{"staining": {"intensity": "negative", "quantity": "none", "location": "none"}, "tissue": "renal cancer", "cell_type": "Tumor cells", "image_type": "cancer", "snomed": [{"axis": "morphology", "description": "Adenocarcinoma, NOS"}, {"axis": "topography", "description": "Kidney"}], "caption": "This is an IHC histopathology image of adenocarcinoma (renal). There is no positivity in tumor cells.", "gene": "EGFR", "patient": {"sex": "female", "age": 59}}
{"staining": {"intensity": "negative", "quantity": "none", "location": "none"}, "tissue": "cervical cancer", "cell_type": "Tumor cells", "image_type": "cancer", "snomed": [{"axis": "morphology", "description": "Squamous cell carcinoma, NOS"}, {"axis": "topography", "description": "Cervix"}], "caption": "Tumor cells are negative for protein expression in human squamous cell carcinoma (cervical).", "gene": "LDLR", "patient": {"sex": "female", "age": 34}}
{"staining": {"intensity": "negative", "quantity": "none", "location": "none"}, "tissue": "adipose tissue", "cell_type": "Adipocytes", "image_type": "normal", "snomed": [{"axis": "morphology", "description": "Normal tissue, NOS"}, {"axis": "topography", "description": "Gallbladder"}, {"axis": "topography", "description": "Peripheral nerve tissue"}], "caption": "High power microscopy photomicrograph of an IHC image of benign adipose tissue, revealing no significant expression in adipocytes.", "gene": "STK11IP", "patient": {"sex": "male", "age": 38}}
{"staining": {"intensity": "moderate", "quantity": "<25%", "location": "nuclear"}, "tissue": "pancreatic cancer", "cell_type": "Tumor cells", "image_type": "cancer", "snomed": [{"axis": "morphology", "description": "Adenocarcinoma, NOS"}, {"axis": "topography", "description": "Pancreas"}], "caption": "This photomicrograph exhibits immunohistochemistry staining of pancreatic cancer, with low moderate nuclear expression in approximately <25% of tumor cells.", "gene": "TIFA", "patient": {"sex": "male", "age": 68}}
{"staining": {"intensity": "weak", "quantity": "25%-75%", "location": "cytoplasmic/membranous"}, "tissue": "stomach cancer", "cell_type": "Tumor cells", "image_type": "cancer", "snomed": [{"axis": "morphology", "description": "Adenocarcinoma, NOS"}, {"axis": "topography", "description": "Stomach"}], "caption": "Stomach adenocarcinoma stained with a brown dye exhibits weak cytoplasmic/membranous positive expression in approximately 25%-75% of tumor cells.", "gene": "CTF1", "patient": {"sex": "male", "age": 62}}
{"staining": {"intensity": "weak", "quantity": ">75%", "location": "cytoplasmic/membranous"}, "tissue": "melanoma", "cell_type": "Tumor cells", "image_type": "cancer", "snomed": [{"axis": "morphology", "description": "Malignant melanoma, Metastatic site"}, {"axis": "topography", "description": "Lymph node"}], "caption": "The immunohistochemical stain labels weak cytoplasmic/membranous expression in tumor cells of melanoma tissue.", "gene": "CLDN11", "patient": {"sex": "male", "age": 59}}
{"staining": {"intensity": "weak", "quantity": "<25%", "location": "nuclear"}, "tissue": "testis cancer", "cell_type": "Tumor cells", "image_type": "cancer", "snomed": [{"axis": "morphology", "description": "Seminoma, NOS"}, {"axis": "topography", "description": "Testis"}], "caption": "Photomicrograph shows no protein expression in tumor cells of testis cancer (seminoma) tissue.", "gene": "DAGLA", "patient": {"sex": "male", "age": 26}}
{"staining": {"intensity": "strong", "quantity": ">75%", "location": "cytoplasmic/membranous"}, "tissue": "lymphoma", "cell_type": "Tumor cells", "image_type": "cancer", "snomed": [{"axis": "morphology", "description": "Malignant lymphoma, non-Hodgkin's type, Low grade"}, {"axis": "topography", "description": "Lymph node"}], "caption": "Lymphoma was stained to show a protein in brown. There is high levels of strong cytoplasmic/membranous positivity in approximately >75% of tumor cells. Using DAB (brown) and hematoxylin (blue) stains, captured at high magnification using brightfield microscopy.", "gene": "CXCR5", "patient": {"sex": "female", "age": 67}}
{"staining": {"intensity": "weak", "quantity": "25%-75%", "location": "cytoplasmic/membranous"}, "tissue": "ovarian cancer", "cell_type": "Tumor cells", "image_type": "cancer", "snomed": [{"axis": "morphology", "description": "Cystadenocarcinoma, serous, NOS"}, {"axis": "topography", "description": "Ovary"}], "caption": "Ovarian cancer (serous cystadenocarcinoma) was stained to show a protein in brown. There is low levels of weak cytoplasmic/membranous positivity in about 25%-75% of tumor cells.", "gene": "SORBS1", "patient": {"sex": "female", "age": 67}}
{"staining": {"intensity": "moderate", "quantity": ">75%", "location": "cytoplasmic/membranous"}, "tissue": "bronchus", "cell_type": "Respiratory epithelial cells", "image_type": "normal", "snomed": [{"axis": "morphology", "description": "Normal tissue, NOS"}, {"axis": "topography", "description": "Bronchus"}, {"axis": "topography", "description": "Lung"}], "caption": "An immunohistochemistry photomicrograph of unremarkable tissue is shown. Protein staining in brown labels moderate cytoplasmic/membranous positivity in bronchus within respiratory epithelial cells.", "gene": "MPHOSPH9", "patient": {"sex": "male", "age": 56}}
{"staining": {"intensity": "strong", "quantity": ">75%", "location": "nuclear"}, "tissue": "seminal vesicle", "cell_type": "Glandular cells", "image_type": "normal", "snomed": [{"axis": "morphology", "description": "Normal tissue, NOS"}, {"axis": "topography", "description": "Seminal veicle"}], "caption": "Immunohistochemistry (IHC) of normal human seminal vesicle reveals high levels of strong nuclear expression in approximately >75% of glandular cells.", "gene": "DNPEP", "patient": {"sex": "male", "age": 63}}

########################################

**TASK DETAILS**
Lines from the start of the material above through the line containing "power microscopy photomicrograph" are to be duplicated exactly, and only those.

**WRITTEN ANSWER**
{"staining": {"intensity": "negative", "quantity": "none", "location": "none"}, "tissue": "renal cancer", "cell_type": "Tumor cells", "image_type": "cancer", "snomed": [{"axis": "morphology", "description": "Adenocarcinoma, NOS"}, {"axis": "topography", "description": "Kidney"}], "caption": "This is an IHC histopathology image of adenocarcinoma (renal). There is no positivity in tumor cells.", "gene": "EGFR", "patient": {"sex": "female", "age": 59}}
{"staining": {"intensity": "negative", "quantity": "none", "location": "none"}, "tissue": "cervical cancer", "cell_type": "Tumor cells", "image_type": "cancer", "snomed": [{"axis": "morphology", "description": "Squamous cell carcinoma, NOS"}, {"axis": "topography", "description": "Cervix"}], "caption": "Tumor cells are negative for protein expression in human squamous cell carcinoma (cervical).", "gene": "LDLR", "patient": {"sex": "female", "age": 34}}
{"staining": {"intensity": "negative", "quantity": "none", "location": "none"}, "tissue": "adipose tissue", "cell_type": "Adipocytes", "image_type": "normal", "snomed": [{"axis": "morphology", "description": "Normal tissue, NOS"}, {"axis": "topography", "description": "Gallbladder"}, {"axis": "topography", "description": "Peripheral nerve tissue"}], "caption": "High power microscopy photomicrograph of an IHC image of benign adipose tissue, revealing no significant expression in adipocytes.", "gene": "STK11IP", "patient": {"sex": "male", "age": 38}}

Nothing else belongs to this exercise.